**Problem description:** Nothing in the records may be altered, and no picture may be included. Restate them in full.

(Records drawn from a dataset)
====

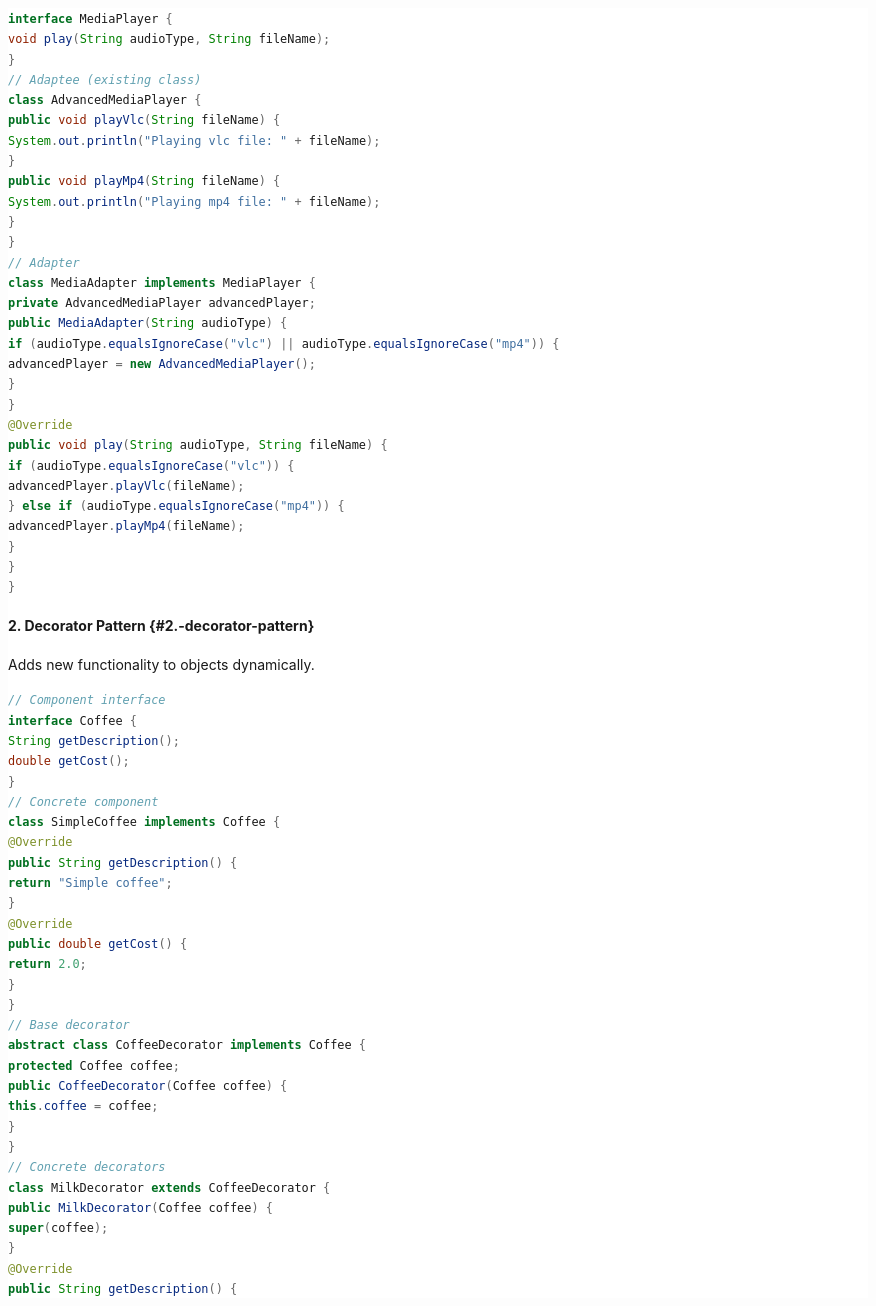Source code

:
 ```java
interface MediaPlayer {
void play(String audioType, String fileName);
}
// Adaptee (existing class)
class AdvancedMediaPlayer {
public void playVlc(String fileName) {
System.out.println("Playing vlc file: " + fileName);
}
public void playMp4(String fileName) {
System.out.println("Playing mp4 file: " + fileName);
}
}
// Adapter
class MediaAdapter implements MediaPlayer {
private AdvancedMediaPlayer advancedPlayer;
public MediaAdapter(String audioType) {
if (audioType.equalsIgnoreCase("vlc") || audioType.equalsIgnoreCase("mp4")) {
advancedPlayer = new AdvancedMediaPlayer();
}
}
@Override
public void play(String audioType, String fileName) {
if (audioType.equalsIgnoreCase("vlc")) {
advancedPlayer.playVlc(fileName);
} else if (audioType.equalsIgnoreCase("mp4")) {
advancedPlayer.playMp4(fileName);
}
}
}
```
#### 2. **Decorator Pattern** {#2.-**decorator-pattern**}
Adds new functionality to objects dynamically.
```java
// Component interface
interface Coffee {
String getDescription();
double getCost();
}
// Concrete component
class SimpleCoffee implements Coffee {
@Override
public String getDescription() {
return "Simple coffee";
}
@Override
public double getCost() {
return 2.0;
}
}
// Base decorator
abstract class CoffeeDecorator implements Coffee {
protected Coffee coffee;
public CoffeeDecorator(Coffee coffee) {
this.coffee = coffee;
}
}
// Concrete decorators
class MilkDecorator extends CoffeeDecorator {
public MilkDecorator(Coffee coffee) {
super(coffee);
}
@Override
public String getDescription() {
```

====

**Task solution:**
Source code

:
 ```java
interface MediaPlayer {
void play(String audioType, String fileName);
}
// Adaptee (existing class)
class AdvancedMediaPlayer {
public void playVlc(String fileName) {
System.out.println("Playing vlc file: " + fileName);
}
public void playMp4(String fileName) {
System.out.println("Playing mp4 file: " + fileName);
}
}
// Adapter
class MediaAdapter implements MediaPlayer {
private AdvancedMediaPlayer advancedPlayer;
public MediaAdapter(String audioType) {
if (audioType.equalsIgnoreCase("vlc") || audioType.equalsIgnoreCase("mp4")) {
advancedPlayer = new AdvancedMediaPlayer();
}
}
@Override
public void play(String audioType, String fileName) {
if (audioType.equalsIgnoreCase("vlc")) {
advancedPlayer.playVlc(fileName);
} else if (audioType.equalsIgnoreCase("mp4")) {
advancedPlayer.playMp4(fileName);
}
}
}
```
#### 2. **Decorator Pattern** {#2.-**decorator-pattern**}
Adds new functionality to objects dynamically.
```java
// Component interface
interface Coffee {
String getDescription();
double getCost();
}
// Concrete component
class SimpleCoffee implements Coffee {
@Override
public String getDescription() {
return "Simple coffee";
}
@Override
public double getCost() {
return 2.0;
}
}
// Base decorator
abstract class CoffeeDecorator implements Coffee {
protected Coffee coffee;
public CoffeeDecorator(Coffee coffee) {
this.coffee = coffee;
}
}
// Concrete decorators
class MilkDecorator extends CoffeeDecorator {
public MilkDecorator(Coffee coffee) {
super(coffee);
}
@Override
public String getDescription() {
```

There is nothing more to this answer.